**Work to complete:**
Translate into Spanish the following sentence from the passage below on surgical interventions and TCM costs: "This increase may be attributed to the unique disease characteristics and the specific treatment approaches required in cardiology."

**Provided passage:**

Start of Block

The implementation of surgical interventions has resulted in varying economic impacts across different medical departments. Notably, in the cardiology department, both surgical interventions and cost for appropriate techniques of TCM have exhibited a simultaneous upward trend. This increase may be attributed to the unique disease characteristics and the specific treatment approaches required in cardiology. Conversely, in departments such as geriatrics, gastroenterology (specifically spleen and stomach disorders), proctology (anus and rectum conditions), and orthopedics, the introduction of surgical procedures has led to a decrease in expenses associated with appropriate techniques of TCM.

This trend suggests a potential substitutional or complementary relationship between surgical interventions and TCM techniques, with a particularly noteworthy observation in the orthopedics department.Herein, the frequent recourse to Western medical surgeries has resulted in a marked decline in the expenditure pertaining to orthopedic procedures of TCM. This diminution in cost is attributable to the superior efficiency demonstrated by Western surgical interventions under the DRG reimbursement system, which subsequently lessens the necessity for orthopedic techniques of TCM. Such observations lend further credence to the presumption of an interchangeable or supplementary nexus existing between surgical procedures and pertinent appropriate techniques of TCM.

End of Block

**Information given:**
Start of Block

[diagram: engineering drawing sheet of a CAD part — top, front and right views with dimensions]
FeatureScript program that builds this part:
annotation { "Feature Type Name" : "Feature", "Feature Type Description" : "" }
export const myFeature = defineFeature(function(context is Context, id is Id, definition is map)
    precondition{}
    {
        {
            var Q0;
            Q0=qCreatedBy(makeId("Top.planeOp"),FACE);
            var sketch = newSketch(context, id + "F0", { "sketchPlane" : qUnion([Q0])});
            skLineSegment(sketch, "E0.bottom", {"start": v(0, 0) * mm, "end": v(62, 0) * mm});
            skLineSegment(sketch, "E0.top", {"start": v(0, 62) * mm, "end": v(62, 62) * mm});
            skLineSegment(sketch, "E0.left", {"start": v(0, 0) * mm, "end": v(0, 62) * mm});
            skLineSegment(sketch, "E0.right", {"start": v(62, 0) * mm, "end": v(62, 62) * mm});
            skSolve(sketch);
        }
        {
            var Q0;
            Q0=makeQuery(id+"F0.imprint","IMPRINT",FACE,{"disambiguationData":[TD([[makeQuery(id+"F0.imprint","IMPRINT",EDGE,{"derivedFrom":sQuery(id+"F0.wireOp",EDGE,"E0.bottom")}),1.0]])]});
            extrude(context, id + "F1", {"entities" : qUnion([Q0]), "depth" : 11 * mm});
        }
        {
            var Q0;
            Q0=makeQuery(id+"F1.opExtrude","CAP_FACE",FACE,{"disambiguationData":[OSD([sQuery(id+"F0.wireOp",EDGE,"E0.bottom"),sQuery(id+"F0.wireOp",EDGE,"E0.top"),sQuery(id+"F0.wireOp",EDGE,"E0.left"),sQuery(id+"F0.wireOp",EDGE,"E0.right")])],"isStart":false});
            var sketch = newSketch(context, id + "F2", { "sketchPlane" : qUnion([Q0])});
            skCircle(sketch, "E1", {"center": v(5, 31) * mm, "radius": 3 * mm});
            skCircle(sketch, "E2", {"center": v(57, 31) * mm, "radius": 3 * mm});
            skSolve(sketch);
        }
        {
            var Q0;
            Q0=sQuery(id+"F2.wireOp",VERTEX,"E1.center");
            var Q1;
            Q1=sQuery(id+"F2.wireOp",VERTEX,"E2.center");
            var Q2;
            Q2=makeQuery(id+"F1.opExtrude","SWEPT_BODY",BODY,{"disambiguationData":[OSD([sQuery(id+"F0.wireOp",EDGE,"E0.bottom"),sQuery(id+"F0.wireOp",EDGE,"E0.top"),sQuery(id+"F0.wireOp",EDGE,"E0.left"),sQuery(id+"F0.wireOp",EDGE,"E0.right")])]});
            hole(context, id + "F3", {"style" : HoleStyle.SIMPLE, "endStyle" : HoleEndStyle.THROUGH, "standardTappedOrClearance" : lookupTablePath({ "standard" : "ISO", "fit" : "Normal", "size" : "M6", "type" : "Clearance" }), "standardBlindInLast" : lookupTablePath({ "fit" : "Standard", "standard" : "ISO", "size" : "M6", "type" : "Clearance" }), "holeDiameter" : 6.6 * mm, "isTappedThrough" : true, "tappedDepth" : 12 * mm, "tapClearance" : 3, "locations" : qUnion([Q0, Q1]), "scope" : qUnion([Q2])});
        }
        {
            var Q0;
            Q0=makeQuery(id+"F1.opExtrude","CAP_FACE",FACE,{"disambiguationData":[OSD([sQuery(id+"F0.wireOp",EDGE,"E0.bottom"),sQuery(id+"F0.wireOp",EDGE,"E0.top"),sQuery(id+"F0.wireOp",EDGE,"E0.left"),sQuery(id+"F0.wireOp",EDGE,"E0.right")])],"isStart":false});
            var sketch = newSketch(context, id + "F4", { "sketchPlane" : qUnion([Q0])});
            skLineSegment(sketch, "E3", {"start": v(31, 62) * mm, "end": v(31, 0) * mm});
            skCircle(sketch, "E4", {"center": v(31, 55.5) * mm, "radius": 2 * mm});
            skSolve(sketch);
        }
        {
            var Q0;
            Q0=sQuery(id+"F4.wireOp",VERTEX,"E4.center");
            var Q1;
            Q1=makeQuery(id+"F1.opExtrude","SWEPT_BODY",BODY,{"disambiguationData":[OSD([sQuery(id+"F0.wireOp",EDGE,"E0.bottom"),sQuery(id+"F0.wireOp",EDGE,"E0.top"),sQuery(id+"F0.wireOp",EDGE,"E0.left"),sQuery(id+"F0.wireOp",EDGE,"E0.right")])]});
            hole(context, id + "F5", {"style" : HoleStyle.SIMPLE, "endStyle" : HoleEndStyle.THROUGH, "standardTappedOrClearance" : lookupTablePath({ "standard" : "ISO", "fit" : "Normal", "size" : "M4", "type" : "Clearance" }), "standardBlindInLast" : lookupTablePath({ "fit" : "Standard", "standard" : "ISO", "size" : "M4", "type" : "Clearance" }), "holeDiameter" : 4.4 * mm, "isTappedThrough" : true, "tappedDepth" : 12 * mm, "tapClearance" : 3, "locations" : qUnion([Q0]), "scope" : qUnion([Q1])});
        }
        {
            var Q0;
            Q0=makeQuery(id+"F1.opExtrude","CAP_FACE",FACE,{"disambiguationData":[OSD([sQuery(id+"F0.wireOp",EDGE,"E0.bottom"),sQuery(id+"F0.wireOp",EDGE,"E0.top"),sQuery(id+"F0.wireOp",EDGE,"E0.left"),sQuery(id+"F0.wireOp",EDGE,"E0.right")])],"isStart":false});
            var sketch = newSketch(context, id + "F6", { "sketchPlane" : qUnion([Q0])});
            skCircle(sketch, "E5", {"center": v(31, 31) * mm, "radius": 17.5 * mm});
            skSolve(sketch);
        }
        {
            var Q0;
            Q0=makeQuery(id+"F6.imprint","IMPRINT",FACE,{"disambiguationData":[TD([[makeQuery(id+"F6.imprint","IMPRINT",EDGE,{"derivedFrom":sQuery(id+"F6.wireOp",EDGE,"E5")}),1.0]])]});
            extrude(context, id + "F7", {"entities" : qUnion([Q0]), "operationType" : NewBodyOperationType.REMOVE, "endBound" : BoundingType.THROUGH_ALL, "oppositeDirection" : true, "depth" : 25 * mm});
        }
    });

End of Block

**Exercise output:**
Este aumento puede atribuirse a las características singulares de las enfermedades y a los enfoques terapéuticos específicos que se requieren en cardiología.